*INSTRUCTIONS TO FOLLOW*. Revise the lines below so that each "EDB" becomes "Economic Development Board" and nothing else changes. Leave the pictures out of your answer.

Dataset items:
──────────

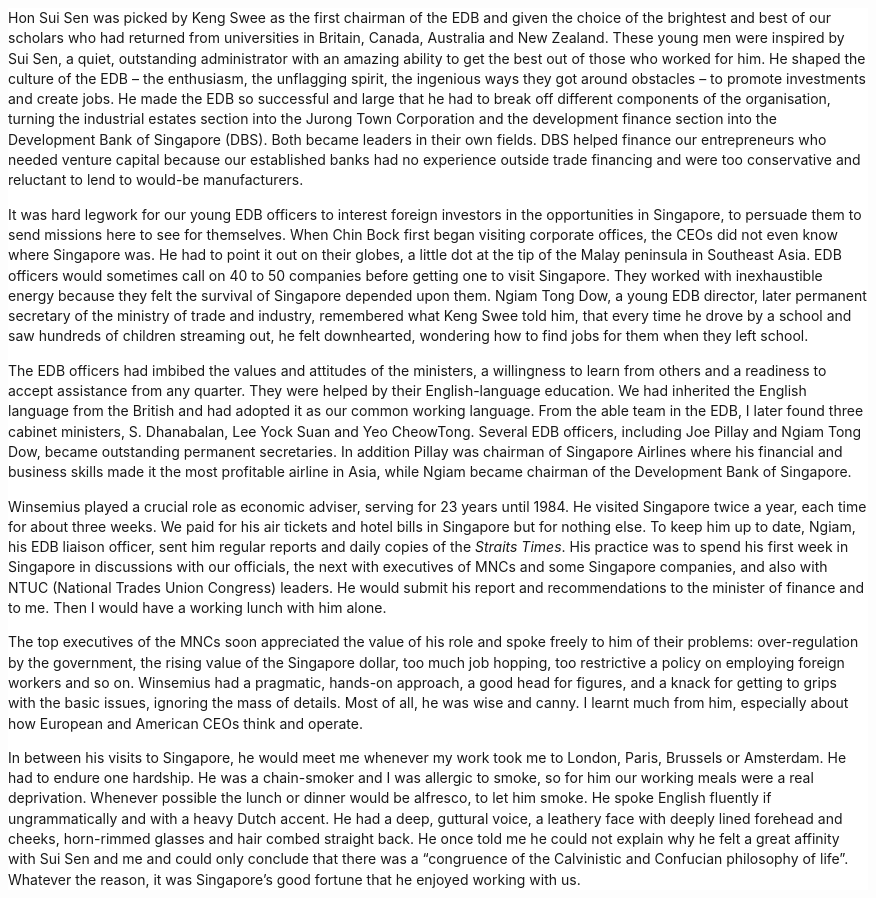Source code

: Hon Sui Sen was picked by Keng Swee as the first chairman of the EDB and given the choice of the brightest and best of our scholars who had returned from universities in Britain, Canada, Australia and New Zealand. These young men were inspired by Sui Sen, a quiet, outstanding administrator with an amazing ability to get the best out of those who worked for him. He shaped the culture of the EDB – the enthusiasm, the unflagging spirit, the ingenious ways they got around obstacles – to promote investments and create jobs. He made the EDB so successful and large that he had to break off different components of the organisation, turning the industrial estates section into the Jurong Town Corporation and the development finance section into the Development Bank of Singapore \(DBS\). Both became leaders in their own fields. DBS helped finance our entrepreneurs who needed venture capital because our established banks had no experience outside trade financing and were too conservative and reluctant to lend to would-be manufacturers.

It was hard legwork for our young EDB officers to interest foreign investors in the opportunities in Singapore, to persuade them to send missions here to see for themselves. When Chin Bock first began visiting corporate offices, the CEOs did not even know where Singapore was. He had to point it out on their globes, a little dot at the tip of the Malay peninsula in Southeast Asia. EDB officers would sometimes call on 40 to 50 companies before getting one to visit Singapore. They worked with inexhaustible energy because they felt the survival of Singapore depended upon them. Ngiam Tong Dow, a young EDB director, later permanent secretary of the ministry of trade and industry, remembered what Keng Swee told him, that every time he drove by a school and saw hundreds of children streaming out, he felt downhearted, wondering how to find jobs for them when they left school.

The EDB officers had imbibed the values and attitudes of the ministers, a willingness to learn from others and a readiness to accept assistance from any quarter. They were helped by their English-language education. We had inherited the English language from the British and had adopted it as our common working language. From the able team in the EDB, I later found three cabinet ministers, S. Dhanabalan, Lee Yock Suan and Yeo CheowTong. Several EDB officers, including Joe Pillay and Ngiam Tong Dow, became outstanding permanent secretaries. In addition Pillay was chairman of Singapore Airlines where his financial and business skills made it the most profitable airline in Asia, while Ngiam became chairman of the Development Bank of Singapore.



Winsemius played a crucial role as economic adviser, serving for 23 years until 1984. He visited Singapore twice a year, each time for about three weeks. We paid for his air tickets and hotel bills in Singapore but for nothing else. To keep him up to date, Ngiam, his EDB liaison officer, sent him regular reports and daily copies of the *Straits Times*. His practice was to spend his first week in Singapore in discussions with our officials, the next with executives of MNCs and some Singapore companies, and also with NTUC \(National Trades Union Congress\) leaders. He would submit his report and recommendations to the minister of finance and to me. Then I would have a working lunch with him alone.

The top executives of the MNCs soon appreciated the value of his role and spoke freely to him of their problems: over-regulation by the government, the rising value of the Singapore dollar, too much job hopping, too restrictive a policy on employing foreign workers and so on. Winsemius had a pragmatic, hands-on approach, a good head for figures, and a knack for getting to grips with the basic issues, ignoring the mass of details. Most of all, he was wise and canny. I learnt much from him, especially about how European and American CEOs think and operate.

In between his visits to Singapore, he would meet me whenever my work took me to London, Paris, Brussels or Amsterdam. He had to endure one hardship. He was a chain-smoker and I was allergic to smoke, so for him our working meals were a real deprivation. Whenever possible the lunch or dinner would be alfresco, to let him smoke. He spoke English fluently if ungrammatically and with a heavy Dutch accent. He had a deep, guttural voice, a leathery face with deeply lined forehead and cheeks, horn-rimmed glasses and hair combed straight back. He once told me he could not explain why he felt a great affinity with Sui Sen and me and could only conclude that there was a “congruence of the Calvinistic and Confucian philosophy of life”. Whatever the reason, it was Singapore’s good fortune that he enjoyed working with us.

──────────

*TASK OUTPUT*.
Source code

: Hon Sui Sen was picked by Keng Swee as the first chairman of the Economic Development Board and given the choice of the brightest and best of our scholars who had returned from universities in Britain, Canada, Australia and New Zealand. These young men were inspired by Sui Sen, a quiet, outstanding administrator with an amazing ability to get the best out of those who worked for him. He shaped the culture of the Economic Development Board – the enthusiasm, the unflagging spirit, the ingenious ways they got around obstacles – to promote investments and create jobs. He made the Economic Development Board so successful and large that he had to break off different components of the organisation, turning the industrial estates section into the Jurong Town Corporation and the development finance section into the Development Bank of Singapore \(DBS\). Both became leaders in their own fields. DBS helped finance our entrepreneurs who needed venture capital because our established banks had no experience outside trade financing and were too conservative and reluctant to lend to would-be manufacturers.

It was hard legwork for our young Economic Development Board officers to interest foreign investors in the opportunities in Singapore, to persuade them to send missions here to see for themselves. When Chin Bock first began visiting corporate offices, the CEOs did not even know where Singapore was. He had to point it out on their globes, a little dot at the tip of the Malay peninsula in Southeast Asia. Economic Development Board officers would sometimes call on 40 to 50 companies before getting one to visit Singapore. They worked with inexhaustible energy because they felt the survival of Singapore depended upon them. Ngiam Tong Dow, a young Economic Development Board director, later permanent secretary of the ministry of trade and industry, remembered what Keng Swee told him, that every time he drove by a school and saw hundreds of children streaming out, he felt downhearted, wondering how to find jobs for them when they left school.

The Economic Development Board officers had imbibed the values and attitudes of the ministers, a willingness to learn from others and a readiness to accept assistance from any quarter. They were helped by their English-language education. We had inherited the English language from the British and had adopted it as our common working language. From the able team in the Economic Development Board, I later found three cabinet ministers, S. Dhanabalan, Lee Yock Suan and Yeo CheowTong. Several Economic Development Board officers, including Joe Pillay and Ngiam Tong Dow, became outstanding permanent secretaries. In addition Pillay was chairman of Singapore Airlines where his financial and business skills made it the most profitable airline in Asia, while Ngiam became chairman of the Development Bank of Singapore.



Winsemius played a crucial role as economic adviser, serving for 23 years until 1984. He visited Singapore twice a year, each time for about three weeks. We paid for his air tickets and hotel bills in Singapore but for nothing else. To keep him up to date, Ngiam, his Economic Development Board liaison officer, sent him regular reports and daily copies of the *Straits Times*. His practice was to spend his first week in Singapore in discussions with our officials, the next with executives of MNCs and some Singapore companies, and also with NTUC \(National Trades Union Congress\) leaders. He would submit his report and recommendations to the minister of finance and to me. Then I would have a working lunch with him alone.

The top executives of the MNCs soon appreciated the value of his role and spoke freely to him of their problems: over-regulation by the government, the rising value of the Singapore dollar, too much job hopping, too restrictive a policy on employing foreign workers and so on. Winsemius had a pragmatic, hands-on approach, a good head for figures, and a knack for getting to grips with the basic issues, ignoring the mass of details. Most of all, he was wise and canny. I learnt much from him, especially about how European and American CEOs think and operate.

In between his visits to Singapore, he would meet me whenever my work took me to London, Paris, Brussels or Amsterdam. He had to endure one hardship. He was a chain-smoker and I was allergic to smoke, so for him our working meals were a real deprivation. Whenever possible the lunch or dinner would be alfresco, to let him smoke. He spoke English fluently if ungrammatically and with a heavy Dutch accent. He had a deep, guttural voice, a leathery face with deeply lined forehead and cheeks, horn-rimmed glasses and hair combed straight back. He once told me he could not explain why he felt a great affinity with Sui Sen and me and could only conclude that there was a “congruence of the Calvinistic and Confucian philosophy of life”. Whatever the reason, it was Singapore’s good fortune that he enjoyed working with us.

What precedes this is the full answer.